La vida evoluciona sin cesar, pero la muerte también. Más incluso. No tenía el mismo aspecto en el Paleolítico, cuando solía adoptar la forma de dientes y garras, que en la Grecia de Pericles donde era una cuestión de honor (aunque Pericles falleció en la gran epidemia de Atenas), o en la China de la dinastía Han, donde al ser bastante confucianos, la muerte era la forma sin forma. En la Edad Media era una calavera o un esqueleto, con capa negra, capucha y guadaña (a veces jugaba al ajedrez), y en el Renacimiento el pintor Durero, en El caballero y la muerte, nos dejó la imagen de un anciano con un reloj de arena en un pálido jamelgo desvencijado. Pasarían siglos hasta que Pavese escribiera aquello de Vendrá la muerte y tendrá tus ojos, como prueban los numerosos autorretratos de Durero. No, no tenía los mismos ojos.
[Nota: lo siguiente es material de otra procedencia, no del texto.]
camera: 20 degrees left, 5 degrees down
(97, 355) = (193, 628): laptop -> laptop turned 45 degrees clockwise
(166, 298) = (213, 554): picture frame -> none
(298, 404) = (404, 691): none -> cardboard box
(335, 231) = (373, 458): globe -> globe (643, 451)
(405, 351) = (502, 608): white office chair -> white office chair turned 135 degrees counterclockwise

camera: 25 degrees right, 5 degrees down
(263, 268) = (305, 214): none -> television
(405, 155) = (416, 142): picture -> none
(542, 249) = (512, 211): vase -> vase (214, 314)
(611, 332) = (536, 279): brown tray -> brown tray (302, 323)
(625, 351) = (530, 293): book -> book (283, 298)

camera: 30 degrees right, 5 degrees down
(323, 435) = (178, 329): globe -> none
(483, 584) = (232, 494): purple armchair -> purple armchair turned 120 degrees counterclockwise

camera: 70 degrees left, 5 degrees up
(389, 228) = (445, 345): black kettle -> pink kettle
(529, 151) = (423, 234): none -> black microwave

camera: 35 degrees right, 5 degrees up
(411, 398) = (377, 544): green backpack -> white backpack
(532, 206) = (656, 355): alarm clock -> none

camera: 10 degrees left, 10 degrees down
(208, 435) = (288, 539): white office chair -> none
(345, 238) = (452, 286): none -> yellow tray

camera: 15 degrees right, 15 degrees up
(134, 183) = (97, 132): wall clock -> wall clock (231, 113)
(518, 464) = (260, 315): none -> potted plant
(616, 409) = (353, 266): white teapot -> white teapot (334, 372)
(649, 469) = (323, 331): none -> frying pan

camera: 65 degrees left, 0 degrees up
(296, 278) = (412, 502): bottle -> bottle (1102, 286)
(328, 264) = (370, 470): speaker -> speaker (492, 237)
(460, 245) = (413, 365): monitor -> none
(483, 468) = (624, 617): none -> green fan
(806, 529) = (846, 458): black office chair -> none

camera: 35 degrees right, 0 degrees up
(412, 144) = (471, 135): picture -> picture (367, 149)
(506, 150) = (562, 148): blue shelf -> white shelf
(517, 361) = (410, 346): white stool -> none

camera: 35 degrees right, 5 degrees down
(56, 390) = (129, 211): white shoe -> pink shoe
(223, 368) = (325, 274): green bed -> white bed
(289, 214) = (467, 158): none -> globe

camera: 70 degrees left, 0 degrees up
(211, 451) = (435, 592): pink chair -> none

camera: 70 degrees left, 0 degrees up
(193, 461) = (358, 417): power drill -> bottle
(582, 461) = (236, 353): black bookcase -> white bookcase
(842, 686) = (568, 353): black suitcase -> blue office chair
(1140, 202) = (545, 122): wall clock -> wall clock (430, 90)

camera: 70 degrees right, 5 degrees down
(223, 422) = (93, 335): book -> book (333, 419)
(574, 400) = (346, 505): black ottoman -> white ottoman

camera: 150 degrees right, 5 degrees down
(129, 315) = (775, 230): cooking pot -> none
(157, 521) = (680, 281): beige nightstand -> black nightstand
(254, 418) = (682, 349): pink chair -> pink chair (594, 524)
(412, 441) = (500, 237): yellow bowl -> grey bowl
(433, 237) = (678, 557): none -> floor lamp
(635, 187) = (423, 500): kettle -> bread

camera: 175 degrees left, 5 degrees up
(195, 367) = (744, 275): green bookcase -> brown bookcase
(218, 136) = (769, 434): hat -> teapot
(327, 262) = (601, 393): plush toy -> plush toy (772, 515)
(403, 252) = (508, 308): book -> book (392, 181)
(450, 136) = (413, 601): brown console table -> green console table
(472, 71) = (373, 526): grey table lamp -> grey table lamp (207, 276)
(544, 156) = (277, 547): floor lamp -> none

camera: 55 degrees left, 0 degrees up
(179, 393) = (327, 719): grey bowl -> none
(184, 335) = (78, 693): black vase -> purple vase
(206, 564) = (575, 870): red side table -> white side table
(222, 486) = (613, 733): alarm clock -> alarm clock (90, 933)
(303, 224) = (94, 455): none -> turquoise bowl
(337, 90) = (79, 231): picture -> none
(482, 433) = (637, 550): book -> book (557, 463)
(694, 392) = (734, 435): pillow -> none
Para el filósofo materialista La Mettrie, ilustrado autor de una historia natural del alma, la muerte fue un plato de paté trufado, y hay que esperar a Kant, fallecido en 1804, para encontrar los primeros testimonios de la muerte en sí. «¿Quién eres?», preguntó el pensador en su lecho postrero. «La muerte en sí», dijo la muerte en sí. «Me lo figuraba», dijo Kant. Actualmente la muerte es invisible y no tiene rostro, pero no al modo confuciano, sino al de los informativos de televisión. Es igual, queridos niños y niñas, porque esta fábula trata de la colosal carga cultural de la muerte, que abarca religiones, arte, filosofía, patriotismos, moral, economía, política… Que supera ampliamente a la que soporta el sexo, aunque a diferencia del sexo, por mucho que evolucione esa cultura y se enmiende a sí misma, la gente se sigue muriendo igual. Por la muerte en sí, la kantiana. Lo habéis adivinado.
Somos criaturas culturales, pero también mortales, y cuando hayamos acabado con todas las cargas morales, religiosas, ideológicas y literarias (fantasmas incluidos) de la muerte, todavía quedará la muerte en sí. Dicen que Freud, muy enfermo de cáncer, pero fumándose un puro (se fumaba unos veinte al día), la vio a los pies de la cama y le preguntó cuándo moriré. «Siempre», respondió la muerte en sí. Cada día. Que nunca os coja vivos, queridos niños y niñas.